Does Constellation Brands generate cash?

Constellation Brands generates substantial cash from operations, and used divestitures this year to turn its investing activities cash-flow-positive.

Cash Flow ItemFY2025FY2026Change
Operating cash flow$3,152.2M$2,669.0M-15.3%
Capital expenditures$(1,214.1M)$(875.0M)+$339M improvement
Free cash flow (GAAP operating CF minus capex)$1,938.1M$1,794.0M-7.4%
Proceeds from business sales$409.2M$850.5M+$441M

Operating cash flow dipped year-over-year but remains strong. The big story is that capital spending fell sharply as brewery construction projects progressed, and proceeds from wine divestitures helped fund debt repayment and buybacks. Free cash flow remained healthy by most standards.

Constellation Brands returned significant cash to shareholders while also paying down debt.

Use of CashFY2025FY2026
Share repurchases$(1,123.8M)$(924.1M)
Dividends paid$(731.8M)$(715.7M)
Net debt repayment (long-term + short-term)$(391.7M)$(941.5M)

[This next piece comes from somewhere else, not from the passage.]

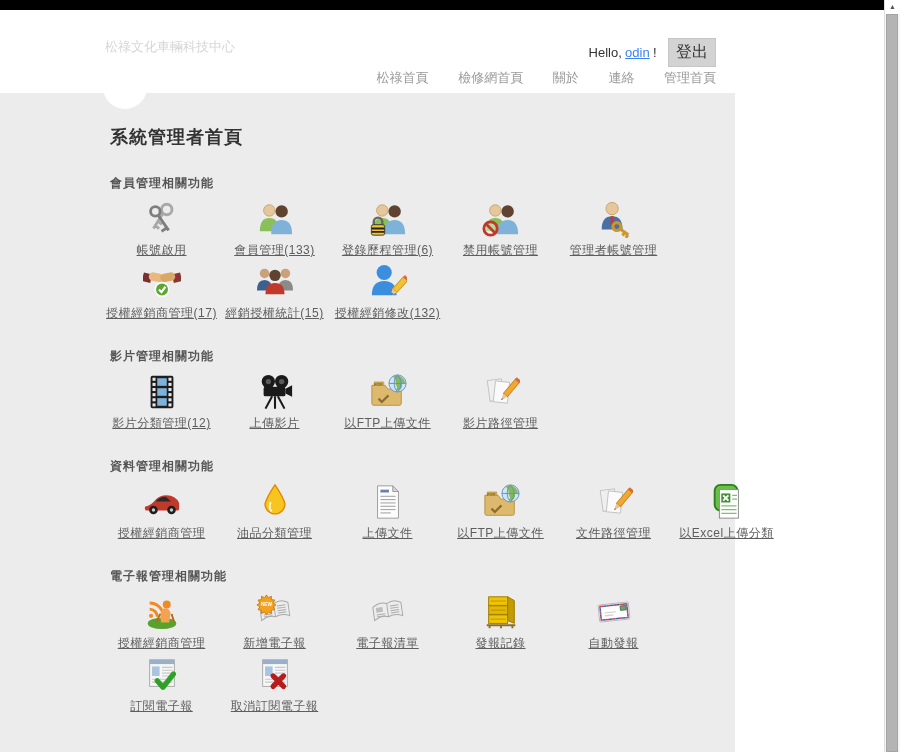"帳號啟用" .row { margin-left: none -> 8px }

The company balanced three priorities simultaneously — returning cash to investors, reducing debt, and continuing to invest in its breweries — which is a meaningful signal about management's confidence in ongoing cash generation.

How strong is Constellation Brands' balance sheet?

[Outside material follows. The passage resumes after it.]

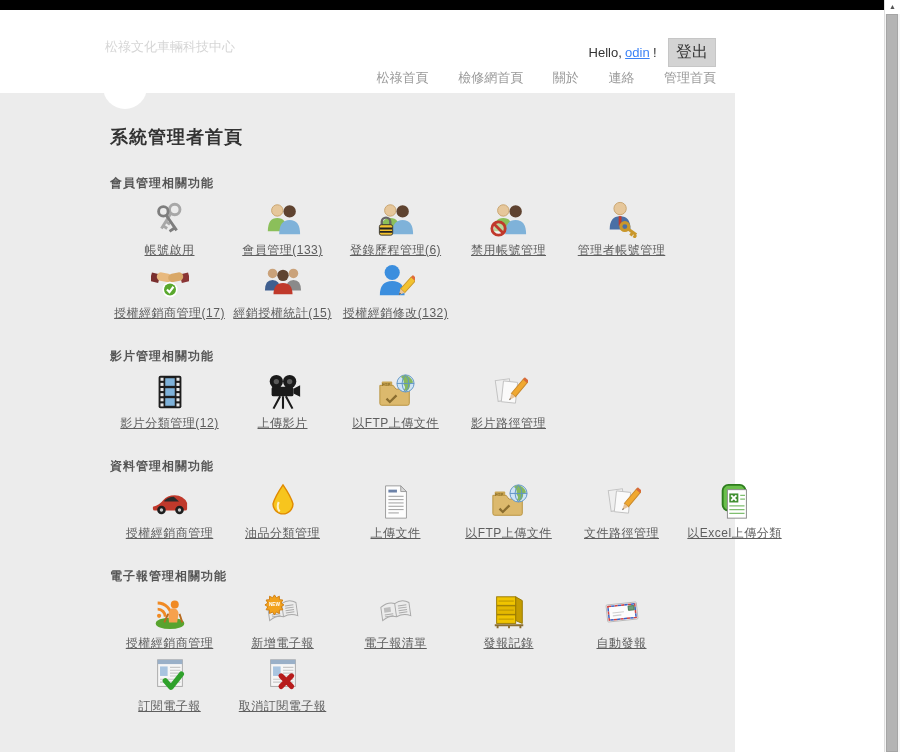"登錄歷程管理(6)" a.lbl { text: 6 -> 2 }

Constellation Brands carries a large debt load, but meaningfully reduced its near-term obligations in FY2026.

Debt ItemFY2025FY2026Change
Short-term borrowings$806.7M$272.0M-66.3%
Current maturities of long-term debt$1,402.0M$603.6M-57.0%
Long-term debt$9,289.0M$9,692.9M+4.4%
Total debt$11,497.7M$10,568.5M-8.1%

Total debt fell by roughly $930 million, and the near-term debt burden dropped sharply — largely funded by wine divestiture proceeds. That said, the company still carries over $10 billion in long-term obligations, with meaningful maturities in FY2028 ($1.8 billion) requiring ongoing attention.

Liquidity improved and the balance sheet has significant hard assets tied to brewery investments.

ItemFY2025FY2026
Cash$68.1M$102.4M
Revolving credit facility available$1,430.7M$1,966.6M
Property, plant & equipment (net)$7,409.8M$8,520.9M
Stockholders' equity$7,134.8M$8,386.9M

Available liquidity from the credit facility nearly doubled, providing a solid buffer. The growth in tangible assets reflects continued investment in Mexican brewery capacity, with a new Veracruz facility expected to begin production around mid-FY2027. Stockholders' equity improved by over $1.25 billion, a healthy sign after the prior year's write-down-driven contraction.